While HTEs capture baseline moderators of drug response, disease heterogeneity also manifests over time through distinct progression patterns. Therefore, the second aim characterizes longitudinal patterns of AD progression using trial data to uncover data- driven disease subtypes. We proposed a novel clinical Outcome-Guided Deep Temporal Clustering (OG-DTC) method that generates data representations informed by both clustering objectives and clinical outcomes. The learned representations are then grouped using a Gaussian mixture model to identify distinct subtypes. We identified three distinct subtypes with unique patterns associated with differentiated clinical declines across multiple measures. The resulting clusters were extensively validated for their reproducibility, stability, and statistical significance.

Although the discovered clusters are statistically robust, they lack the explicit clinical definitions necessary for practical application. Traditional rule-based models can generate explicit rules to explain these clusters, but they frequently suffer from redundancy and limited context from high-dimensional contexts. To address this, we leverage large language model reasoning capabilities within a Self-Refine loop, where candidate rule sets are refined using structured feedback from a rule-based classifier. A case study translates Alzheimer’s disease progression clusters into simple and clinically applicable rules. This approach demonstrates the feasibility of combining classical rule-based methods with LLM reasoning to balance interpretability and predictive performance, thereby bridging the gap between statistical clustering and clinical utility.

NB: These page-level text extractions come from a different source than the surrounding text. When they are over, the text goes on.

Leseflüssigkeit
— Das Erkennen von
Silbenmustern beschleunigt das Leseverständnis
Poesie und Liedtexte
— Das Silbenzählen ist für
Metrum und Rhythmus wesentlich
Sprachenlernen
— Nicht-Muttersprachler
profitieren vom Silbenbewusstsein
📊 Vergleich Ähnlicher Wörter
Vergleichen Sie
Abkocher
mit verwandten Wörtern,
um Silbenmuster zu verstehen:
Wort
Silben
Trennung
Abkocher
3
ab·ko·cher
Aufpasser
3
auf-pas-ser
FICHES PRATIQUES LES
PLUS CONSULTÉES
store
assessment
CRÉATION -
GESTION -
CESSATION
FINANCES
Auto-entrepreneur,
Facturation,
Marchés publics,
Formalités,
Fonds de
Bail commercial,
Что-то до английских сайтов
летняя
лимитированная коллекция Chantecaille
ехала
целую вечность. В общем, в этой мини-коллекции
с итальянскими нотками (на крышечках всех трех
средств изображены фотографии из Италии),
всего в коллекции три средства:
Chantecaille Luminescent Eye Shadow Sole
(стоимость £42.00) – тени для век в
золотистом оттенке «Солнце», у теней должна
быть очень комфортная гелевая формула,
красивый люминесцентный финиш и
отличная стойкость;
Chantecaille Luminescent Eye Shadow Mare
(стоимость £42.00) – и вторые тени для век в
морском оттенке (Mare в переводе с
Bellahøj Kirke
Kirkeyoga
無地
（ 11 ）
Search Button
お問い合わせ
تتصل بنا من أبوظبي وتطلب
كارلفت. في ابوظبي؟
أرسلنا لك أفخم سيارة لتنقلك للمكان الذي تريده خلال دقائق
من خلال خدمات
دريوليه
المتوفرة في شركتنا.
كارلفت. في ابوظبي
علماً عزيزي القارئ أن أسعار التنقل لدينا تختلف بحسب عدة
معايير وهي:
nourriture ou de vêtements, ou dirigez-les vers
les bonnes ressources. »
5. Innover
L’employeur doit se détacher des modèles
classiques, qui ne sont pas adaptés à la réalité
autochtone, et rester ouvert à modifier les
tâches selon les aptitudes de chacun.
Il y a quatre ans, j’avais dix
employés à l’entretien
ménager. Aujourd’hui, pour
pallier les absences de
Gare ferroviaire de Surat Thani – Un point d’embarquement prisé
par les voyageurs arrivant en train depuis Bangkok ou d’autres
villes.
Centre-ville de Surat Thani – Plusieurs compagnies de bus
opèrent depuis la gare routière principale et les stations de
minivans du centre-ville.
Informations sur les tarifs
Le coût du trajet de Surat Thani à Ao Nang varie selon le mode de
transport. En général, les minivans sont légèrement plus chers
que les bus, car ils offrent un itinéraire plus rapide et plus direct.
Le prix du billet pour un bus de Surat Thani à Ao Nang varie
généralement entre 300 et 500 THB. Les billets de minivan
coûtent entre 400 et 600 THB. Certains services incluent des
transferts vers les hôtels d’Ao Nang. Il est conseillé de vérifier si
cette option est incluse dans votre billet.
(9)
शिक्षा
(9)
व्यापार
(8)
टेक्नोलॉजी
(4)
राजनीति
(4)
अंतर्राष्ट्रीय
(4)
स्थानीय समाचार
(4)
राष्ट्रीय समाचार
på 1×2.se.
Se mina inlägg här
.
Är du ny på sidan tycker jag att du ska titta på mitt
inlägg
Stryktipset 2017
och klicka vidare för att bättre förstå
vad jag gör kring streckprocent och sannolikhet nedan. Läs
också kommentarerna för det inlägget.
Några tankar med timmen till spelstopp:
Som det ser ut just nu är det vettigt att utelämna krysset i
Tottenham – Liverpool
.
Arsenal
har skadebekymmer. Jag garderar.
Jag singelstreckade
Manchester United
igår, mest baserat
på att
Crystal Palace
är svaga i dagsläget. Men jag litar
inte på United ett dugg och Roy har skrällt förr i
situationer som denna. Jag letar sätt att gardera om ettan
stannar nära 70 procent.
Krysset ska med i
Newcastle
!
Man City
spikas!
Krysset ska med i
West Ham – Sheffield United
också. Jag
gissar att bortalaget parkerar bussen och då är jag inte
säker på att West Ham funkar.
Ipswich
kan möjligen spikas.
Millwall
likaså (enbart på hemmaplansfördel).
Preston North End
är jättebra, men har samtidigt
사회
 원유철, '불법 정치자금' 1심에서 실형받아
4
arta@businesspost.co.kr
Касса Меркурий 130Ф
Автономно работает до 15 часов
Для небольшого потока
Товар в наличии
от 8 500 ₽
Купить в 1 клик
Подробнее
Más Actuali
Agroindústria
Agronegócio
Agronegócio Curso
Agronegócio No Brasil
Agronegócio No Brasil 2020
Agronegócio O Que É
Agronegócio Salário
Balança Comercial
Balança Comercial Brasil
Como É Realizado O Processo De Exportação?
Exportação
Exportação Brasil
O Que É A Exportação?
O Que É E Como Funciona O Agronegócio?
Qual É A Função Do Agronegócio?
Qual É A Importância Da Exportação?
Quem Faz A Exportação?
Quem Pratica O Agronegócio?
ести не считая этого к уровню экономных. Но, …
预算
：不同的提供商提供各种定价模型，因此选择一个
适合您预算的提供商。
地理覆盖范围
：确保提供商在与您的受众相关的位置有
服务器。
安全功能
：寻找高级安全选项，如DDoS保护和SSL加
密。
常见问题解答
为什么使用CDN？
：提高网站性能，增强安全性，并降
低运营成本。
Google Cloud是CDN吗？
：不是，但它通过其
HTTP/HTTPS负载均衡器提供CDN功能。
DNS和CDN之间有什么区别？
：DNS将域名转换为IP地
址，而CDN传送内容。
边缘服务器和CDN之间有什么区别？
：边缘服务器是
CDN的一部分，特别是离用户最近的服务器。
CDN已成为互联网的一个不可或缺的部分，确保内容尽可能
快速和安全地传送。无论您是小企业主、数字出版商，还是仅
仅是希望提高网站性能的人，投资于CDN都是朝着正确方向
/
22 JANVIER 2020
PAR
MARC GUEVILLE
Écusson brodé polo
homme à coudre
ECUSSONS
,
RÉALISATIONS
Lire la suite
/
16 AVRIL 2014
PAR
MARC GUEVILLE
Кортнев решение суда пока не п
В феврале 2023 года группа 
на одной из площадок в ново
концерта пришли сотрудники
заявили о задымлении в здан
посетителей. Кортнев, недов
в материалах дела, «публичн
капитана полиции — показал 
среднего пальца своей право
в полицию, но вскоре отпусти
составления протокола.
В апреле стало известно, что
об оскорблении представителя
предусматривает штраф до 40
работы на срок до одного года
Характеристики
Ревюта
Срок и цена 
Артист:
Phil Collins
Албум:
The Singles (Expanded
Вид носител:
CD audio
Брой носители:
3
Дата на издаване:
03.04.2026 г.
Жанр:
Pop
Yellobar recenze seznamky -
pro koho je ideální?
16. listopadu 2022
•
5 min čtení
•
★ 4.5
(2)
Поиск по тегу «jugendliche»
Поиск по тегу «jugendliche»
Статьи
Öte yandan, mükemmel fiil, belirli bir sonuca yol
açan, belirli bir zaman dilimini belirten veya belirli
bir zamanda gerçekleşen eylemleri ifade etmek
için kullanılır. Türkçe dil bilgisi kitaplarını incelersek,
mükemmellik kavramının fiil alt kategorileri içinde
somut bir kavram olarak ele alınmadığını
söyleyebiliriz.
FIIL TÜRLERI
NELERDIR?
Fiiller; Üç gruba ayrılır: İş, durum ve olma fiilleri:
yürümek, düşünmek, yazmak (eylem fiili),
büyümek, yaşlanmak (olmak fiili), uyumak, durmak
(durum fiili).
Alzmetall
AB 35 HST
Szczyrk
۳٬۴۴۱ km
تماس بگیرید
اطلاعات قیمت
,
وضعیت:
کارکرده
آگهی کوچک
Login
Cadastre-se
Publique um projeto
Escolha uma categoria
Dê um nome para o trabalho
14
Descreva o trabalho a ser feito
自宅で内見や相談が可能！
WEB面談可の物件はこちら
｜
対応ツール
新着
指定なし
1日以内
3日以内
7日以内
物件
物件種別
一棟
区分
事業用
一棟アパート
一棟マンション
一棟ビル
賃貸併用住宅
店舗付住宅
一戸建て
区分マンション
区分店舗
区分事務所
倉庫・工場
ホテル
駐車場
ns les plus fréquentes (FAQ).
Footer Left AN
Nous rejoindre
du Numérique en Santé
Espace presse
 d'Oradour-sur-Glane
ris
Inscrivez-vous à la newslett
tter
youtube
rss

In summary, this dissertation develops AI-driven frameworks to quantify and interpret both individual- and group-level variability in Alzheimer’s disease. By quantifying heterogeneous treatment effects, learning outcome-aware embeddings from longitudinal trial data, and converting latent patterns into clear explainable phenotypes, the work turns raw clinical sequences into actionable insights for personalized therapy.